Three years after its sister brand, Bud Light, faced a rightwing boycott over a transgender spokesperson, Budweiser’s new Super Bowl ad, American Icons, contains absolutely nothing that could be mistaken for social progress. Instead, it features an unlikely friendship between two animals whose blood runs red, white and blue: a bald eagle and a Clydesdale horse, the Budweiser icon. An adorable foal trots out of a barn, and the viewer is injected with a single minute of American iconography so pure that it would make Lee Greenwood nauseous.

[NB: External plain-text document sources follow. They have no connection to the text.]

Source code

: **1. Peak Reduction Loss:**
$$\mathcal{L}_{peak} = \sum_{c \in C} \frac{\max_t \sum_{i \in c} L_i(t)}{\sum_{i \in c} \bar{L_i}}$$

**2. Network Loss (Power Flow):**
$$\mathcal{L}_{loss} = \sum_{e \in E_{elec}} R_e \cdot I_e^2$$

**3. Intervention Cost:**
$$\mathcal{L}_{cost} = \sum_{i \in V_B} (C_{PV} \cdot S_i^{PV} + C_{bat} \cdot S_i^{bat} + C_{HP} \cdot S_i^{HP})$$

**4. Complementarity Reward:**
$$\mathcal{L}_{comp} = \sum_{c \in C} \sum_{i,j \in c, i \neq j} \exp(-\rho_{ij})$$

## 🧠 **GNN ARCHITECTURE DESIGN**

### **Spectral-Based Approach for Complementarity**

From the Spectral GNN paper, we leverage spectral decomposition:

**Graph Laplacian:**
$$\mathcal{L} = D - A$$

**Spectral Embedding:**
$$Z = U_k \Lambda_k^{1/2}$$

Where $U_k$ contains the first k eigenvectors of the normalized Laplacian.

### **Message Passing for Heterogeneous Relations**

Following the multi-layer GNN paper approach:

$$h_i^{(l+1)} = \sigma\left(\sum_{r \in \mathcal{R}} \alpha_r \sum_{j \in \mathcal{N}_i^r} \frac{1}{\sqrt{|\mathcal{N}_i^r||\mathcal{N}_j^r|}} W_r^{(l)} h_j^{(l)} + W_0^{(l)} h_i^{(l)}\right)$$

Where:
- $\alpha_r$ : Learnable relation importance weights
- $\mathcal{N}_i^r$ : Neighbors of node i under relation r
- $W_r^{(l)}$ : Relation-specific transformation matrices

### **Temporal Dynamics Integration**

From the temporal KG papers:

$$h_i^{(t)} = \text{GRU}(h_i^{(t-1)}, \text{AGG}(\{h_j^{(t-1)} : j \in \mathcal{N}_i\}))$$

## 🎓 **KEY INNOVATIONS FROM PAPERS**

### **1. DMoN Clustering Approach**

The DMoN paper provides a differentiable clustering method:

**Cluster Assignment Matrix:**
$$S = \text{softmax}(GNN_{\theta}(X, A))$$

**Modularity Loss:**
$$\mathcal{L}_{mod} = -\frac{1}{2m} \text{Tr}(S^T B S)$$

The horse meets a struggling baby bird who gets caught in the rain, prompting the horse to stand over the bird as a roof. The pair become pals and grow up together, the bird riding on the horse’s back as it grows larger. It falls off a few times, but, like George Washington at Valley Forge, it never gives up. Finally, the horse jumps over a log while the bird spreads its wings above, and we get a slow-motion image of something like Pegasus. We realize the bird, now fully grown, is a majestic bald eagle, taking to the sky as Lynyrd Skynyrd’s Free Bird reaches its climax. Two farmers look on while drinking Budweiser, as the words “Made of America” appear on the screen. “You crying?” one asks. “The sun’s in my eyes,” says the other.
Budweiser are hoping it will cause a similarly teary reaction in viewers. They might be right: animals and nostalgia are key elements of a winning Super Bowl ad, according to an analysis of 500 ads at the University of Virginia, and Forbes’s Pamela N Danziger expects the Pegasus ad – officially titled American Icons – to be the Super Bowl’s most popular.
The focus on a universally beloved phenomenon – unlikely animal friendships – comes after a Bud Light promotion in 2023 led to one of American history’s biggest brand boycotts. Dylan Mulvaney, a social media star who is trans, talked up the beer in a 60-second video posted only to social media. Afterwards, rightwing personalities including Ben Shapiro, Ted Cruz and Marjorie Taylor Greene lashed out; Kid Rock fired a gun at cans of Bud Light. In the four weeks ending on 3 June, sales of both Bud Light and Budweiser plummeted 24.6% and 9.2% respectively; to add insult to injury, Modelo, Bud Light’s Mexican rival, took over as America’s bestselling beer, with 8.4% of the US market share to Bud Light’s 7.3%. Within weeks, Budweiser returned to horse-forward, aggressively American marketing, releasing an ad featuring a Clydesdale visiting the Lincoln Memorial.
Since then, Budweiser’s Super Bowl commercials have stuck with the equine theme. A 2024 spot also plays the hits, with a dog-horse alliance and several hardworking white men in baseball caps. In 2025, a horse who understands beer’s symbolic value delivered a forgotten keg to hardworking white men in baseball caps.
The Clydesdales are nothing new, of course; they’ve been part of the Super Bowl for decades and associated with Anheuser-Busch, Budweiser’s manufacturer, for even longer. But a look through recent Super Bowl ads pre- and post-boycott does suggest a shift: a 2019 ad celebrates wind power, while ads from 2021 and 2023, before the controversy, want us to know that diverse people from all walks of life love a Budweiser. Bud Light, meanwhile, followed the Mulvaney backlash with an ad featuring a bunch of men grunting. One of them was Travis Kelce, and another NFL star, Peyton Manning, returns to advertise the brand for this year’s Super Bowl. He’s joined by the comedian Shane Gillis, “who’s about the opposite of Dylan Mulvaney”, as Anson Frericks, a former Anheuser-Busch executive, told Fox Business last year. (Gillis came to national attention in 2019 after he was dropped from Saturday Night Live over racist remarks on a podcast.)
As the US is torn apart, the year’s ad reads like a parody of patriotic imagery: the bird, the beer, the great American song that has become the butt of classic-rock jokes. The mythical vision of America so many of us were raised on feels like a surreal relic in 2026.
Perhaps it’s brilliant marketing: America’s hardcore fans can take it literally, while those dismayed at what’s happening all around us can take it as satire. And then we can all have a beer.